= BRANO DA ESAMINARE =
----

Più precisamente tale esclusione è stata incentrata sulla qualificazione del rapporto intercorso tra Amministrazione e Federconsorzi, configurato come un mandato senza rappresentanza "in cui la mandataria Federconsorzi ha agito in nome proprio nella stipula del contratto di finanziamento".

Secondo le ricorrenti, tuttavia, la decisione sarebbe errata, e non già in ragione di un preteso rapporto diretto Banche – Amministrazione, che per vero non è stato prospettato, ma piuttosto in considerazione dell’affermata esistenza di un obbligo di pagamento di quest’ultima, derivante da principi di diritto pubblico e dalle "espresse previsione delle leggi relative a quella campagna".

La censura non è condivisibile.

Al riguardo occorre preliminarmente osservare che il rapporto tra Amministrazione Statale e Federconsorzi è stato oggetto di specifica attenzione da parte del legislatore, che ne ha puntualmente delineato il perimetro con disposizioni riconducibili all’interno della categoria del mandato.

----

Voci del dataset
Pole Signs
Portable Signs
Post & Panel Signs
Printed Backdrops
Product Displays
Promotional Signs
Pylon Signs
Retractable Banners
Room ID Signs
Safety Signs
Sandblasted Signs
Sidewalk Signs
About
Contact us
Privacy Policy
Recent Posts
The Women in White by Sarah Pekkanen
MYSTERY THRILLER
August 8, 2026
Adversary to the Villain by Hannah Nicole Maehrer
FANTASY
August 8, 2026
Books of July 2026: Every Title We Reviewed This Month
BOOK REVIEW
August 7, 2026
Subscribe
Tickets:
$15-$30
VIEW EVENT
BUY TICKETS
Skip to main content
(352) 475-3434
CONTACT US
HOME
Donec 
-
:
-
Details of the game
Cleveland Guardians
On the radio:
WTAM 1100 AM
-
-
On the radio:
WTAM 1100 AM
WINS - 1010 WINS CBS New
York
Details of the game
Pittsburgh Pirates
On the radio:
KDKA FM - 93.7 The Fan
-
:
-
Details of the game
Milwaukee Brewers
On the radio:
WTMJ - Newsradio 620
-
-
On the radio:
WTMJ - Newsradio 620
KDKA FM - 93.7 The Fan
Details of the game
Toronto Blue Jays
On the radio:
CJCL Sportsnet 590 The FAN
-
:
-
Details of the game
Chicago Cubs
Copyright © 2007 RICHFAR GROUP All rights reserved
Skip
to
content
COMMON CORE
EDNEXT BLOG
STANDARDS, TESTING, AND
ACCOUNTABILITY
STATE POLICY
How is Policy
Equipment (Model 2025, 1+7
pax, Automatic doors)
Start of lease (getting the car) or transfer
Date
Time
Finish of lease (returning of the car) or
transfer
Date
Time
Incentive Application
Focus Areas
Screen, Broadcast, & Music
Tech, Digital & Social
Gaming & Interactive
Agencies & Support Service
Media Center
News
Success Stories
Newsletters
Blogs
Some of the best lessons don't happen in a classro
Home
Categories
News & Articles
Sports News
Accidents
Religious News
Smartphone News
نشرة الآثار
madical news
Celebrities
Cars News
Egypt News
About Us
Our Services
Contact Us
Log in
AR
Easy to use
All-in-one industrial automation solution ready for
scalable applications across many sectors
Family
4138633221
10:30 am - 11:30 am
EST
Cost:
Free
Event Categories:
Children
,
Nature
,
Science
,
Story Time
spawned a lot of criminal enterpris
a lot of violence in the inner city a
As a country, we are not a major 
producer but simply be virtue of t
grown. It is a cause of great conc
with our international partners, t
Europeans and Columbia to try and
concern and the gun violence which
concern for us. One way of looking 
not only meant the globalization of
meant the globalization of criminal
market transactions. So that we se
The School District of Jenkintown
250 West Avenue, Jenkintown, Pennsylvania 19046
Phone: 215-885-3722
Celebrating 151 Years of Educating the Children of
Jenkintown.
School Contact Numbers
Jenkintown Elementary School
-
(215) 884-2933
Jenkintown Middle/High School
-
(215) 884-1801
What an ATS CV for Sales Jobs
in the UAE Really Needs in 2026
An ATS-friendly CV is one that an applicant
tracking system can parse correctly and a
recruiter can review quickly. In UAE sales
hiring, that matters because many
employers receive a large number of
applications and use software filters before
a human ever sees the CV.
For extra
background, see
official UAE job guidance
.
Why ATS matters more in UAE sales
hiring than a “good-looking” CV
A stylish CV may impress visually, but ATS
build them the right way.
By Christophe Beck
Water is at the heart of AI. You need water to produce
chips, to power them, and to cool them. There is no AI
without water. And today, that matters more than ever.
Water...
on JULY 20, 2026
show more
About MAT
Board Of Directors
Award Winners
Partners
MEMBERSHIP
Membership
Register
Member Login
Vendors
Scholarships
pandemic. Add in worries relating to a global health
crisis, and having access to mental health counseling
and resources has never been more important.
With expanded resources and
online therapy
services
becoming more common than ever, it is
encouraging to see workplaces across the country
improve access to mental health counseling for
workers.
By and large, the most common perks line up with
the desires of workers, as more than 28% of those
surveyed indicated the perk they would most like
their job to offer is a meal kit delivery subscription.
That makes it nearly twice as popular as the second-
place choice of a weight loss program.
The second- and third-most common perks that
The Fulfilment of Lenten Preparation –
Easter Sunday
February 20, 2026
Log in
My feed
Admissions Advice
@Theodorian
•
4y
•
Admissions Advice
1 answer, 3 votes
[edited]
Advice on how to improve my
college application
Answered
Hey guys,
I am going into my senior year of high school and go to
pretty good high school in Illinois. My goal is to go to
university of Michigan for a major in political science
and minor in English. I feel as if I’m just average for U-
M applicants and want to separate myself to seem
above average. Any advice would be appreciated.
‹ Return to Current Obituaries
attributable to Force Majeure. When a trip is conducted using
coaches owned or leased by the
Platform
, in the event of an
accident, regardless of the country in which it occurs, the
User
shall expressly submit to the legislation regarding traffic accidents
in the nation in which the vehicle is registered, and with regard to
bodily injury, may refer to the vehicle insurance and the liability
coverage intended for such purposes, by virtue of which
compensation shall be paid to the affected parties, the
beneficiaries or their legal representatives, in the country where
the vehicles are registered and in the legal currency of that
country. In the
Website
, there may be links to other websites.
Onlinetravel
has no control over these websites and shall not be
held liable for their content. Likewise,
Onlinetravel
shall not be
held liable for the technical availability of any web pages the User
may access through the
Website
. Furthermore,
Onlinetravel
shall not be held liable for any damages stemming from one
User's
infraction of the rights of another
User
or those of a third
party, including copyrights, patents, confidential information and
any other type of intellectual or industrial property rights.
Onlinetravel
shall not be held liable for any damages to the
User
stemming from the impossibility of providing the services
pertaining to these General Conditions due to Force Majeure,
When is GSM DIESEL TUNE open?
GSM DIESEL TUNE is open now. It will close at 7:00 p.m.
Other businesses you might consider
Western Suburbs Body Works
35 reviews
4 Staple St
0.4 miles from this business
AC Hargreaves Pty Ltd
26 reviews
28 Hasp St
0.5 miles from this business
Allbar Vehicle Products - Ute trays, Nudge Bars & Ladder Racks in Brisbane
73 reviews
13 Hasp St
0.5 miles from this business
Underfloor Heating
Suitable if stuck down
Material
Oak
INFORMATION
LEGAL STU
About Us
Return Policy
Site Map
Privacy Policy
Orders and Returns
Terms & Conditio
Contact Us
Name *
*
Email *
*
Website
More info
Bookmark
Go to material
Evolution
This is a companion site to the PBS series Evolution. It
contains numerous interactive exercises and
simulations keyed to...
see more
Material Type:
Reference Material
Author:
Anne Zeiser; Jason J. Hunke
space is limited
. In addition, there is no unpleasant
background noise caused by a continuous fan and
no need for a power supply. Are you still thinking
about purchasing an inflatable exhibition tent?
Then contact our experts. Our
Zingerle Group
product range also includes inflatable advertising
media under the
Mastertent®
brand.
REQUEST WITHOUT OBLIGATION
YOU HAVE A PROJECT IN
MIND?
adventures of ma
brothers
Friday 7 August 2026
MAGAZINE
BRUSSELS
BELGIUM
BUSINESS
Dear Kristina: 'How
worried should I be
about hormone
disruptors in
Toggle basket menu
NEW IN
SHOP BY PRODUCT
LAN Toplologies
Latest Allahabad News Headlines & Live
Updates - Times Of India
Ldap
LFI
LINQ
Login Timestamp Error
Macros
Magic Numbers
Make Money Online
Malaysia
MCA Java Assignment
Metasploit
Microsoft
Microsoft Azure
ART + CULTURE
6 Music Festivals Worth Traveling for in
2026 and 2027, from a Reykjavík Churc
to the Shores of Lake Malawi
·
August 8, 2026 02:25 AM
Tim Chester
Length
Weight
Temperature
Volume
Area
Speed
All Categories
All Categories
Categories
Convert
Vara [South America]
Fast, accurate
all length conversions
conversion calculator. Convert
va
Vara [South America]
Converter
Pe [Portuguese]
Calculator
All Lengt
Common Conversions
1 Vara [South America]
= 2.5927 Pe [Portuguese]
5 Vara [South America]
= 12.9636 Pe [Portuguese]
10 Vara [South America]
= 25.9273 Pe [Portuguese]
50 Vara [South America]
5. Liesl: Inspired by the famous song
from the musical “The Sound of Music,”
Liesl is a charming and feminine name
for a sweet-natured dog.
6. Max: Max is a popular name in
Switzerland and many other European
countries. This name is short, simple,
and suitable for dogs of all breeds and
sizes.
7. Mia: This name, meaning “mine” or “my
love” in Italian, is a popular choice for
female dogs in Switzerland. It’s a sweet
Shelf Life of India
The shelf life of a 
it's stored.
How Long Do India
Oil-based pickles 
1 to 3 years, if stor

----

= VOCE DI LAVORO 1 =
Nel brano sul rapporto con Federconsorzi, come viene configurato il rapporto intercorso tra Amministrazione e Federconsorzi?
= VOCE DI LAVORO 2 =
Nel brano sul rapporto con Federconsorzi, riporta il tratto da "Secondo le ricorrenti, tuttavia, la" fino a "non è condivisibile.", sostituendo "censura" con "doglianza".

= SOLUZIONE ESERCIZIO 1 =
Come un mandato senza rappresentanza.

= SOLUZIONE ESERCIZIO 2 =
Secondo le ricorrenti, tuttavia, la decisione sarebbe errata, e non già in ragione di un preteso rapporto diretto Banche – Amministrazione, che per vero non è stato prospettato, ma piuttosto in considerazione dell’affermata esistenza di un obbligo di pagamento di quest’ultima, derivante da principi di diritto pubblico e dalle "espresse previsione delle leggi relative a quella campagna".

La doglianza non è condivisibile.